L'Espagnol, qui avait calé à l'Open d'Australie 2011, s'y connaît donc pour ce qui est de stopper une série de 27 victoires de suite en Grand Chelem sur laquelle "surfait" Federer et aujourd'hui Djokovic, son nouveau rival.
Lui aussi peut entrer dans l'histoire avec un septième titre qui lui permettrait de s'emparer seul du record de victoires à Paris qu'il partage avec Björn Borg.
Le Majorquin égalerait aussi le record féminin de Chris Evert à Roland-Garros et les sept titres de Pete Sampras à Wimbledon. Il deviendrait définitivement le meilleur joueur de tous les temps sur terre battue.
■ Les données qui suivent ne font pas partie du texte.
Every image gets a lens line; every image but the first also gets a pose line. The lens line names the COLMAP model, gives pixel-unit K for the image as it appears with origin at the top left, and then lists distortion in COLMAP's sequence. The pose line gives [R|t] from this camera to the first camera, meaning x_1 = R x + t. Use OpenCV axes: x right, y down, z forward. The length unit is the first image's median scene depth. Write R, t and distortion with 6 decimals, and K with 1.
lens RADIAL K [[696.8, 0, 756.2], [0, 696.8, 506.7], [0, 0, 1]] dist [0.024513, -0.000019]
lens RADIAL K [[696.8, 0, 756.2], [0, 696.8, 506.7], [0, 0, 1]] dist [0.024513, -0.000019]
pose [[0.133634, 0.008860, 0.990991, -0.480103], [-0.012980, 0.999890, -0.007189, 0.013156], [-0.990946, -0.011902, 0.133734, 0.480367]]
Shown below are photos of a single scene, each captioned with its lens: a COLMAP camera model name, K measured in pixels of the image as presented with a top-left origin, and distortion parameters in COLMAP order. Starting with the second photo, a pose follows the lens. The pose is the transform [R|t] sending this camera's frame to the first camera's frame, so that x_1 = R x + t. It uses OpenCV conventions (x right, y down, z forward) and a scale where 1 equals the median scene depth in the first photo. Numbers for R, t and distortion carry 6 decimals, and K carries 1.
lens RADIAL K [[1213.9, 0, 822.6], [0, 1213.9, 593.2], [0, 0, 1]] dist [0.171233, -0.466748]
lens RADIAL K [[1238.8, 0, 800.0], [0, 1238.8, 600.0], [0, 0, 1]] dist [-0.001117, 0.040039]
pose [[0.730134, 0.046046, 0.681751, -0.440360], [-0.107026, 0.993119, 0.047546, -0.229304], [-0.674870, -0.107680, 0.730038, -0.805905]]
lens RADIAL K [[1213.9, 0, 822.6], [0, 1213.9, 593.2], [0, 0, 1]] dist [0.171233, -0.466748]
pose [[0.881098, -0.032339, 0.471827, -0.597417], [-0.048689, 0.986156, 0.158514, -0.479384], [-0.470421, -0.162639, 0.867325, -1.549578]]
"Cette finale est un match unique dans l'histoire du jeu. Je paierais pour voir ça", résume Cédric Pioline, demi-finaliste à Paris en 1998.
Voilà pour les enjeux. En ce qui concerne le rapport de force entre le N.1 et le N.2 mondial, la donne est moins équilibrée.
Sur papier rouge, il n'y a même pas photo. Nadal a gagné six finales à Paris, ce ne sera que la première pour Djokovic. L'Espagnol n'a pas perdu un set de la quinzaine. Le Serbe a défendu quatre balles de match contre Tsonga et a dû remonter un déficit de deux sets à zéro face à Seppi. Il a galéré. Nadal a plané.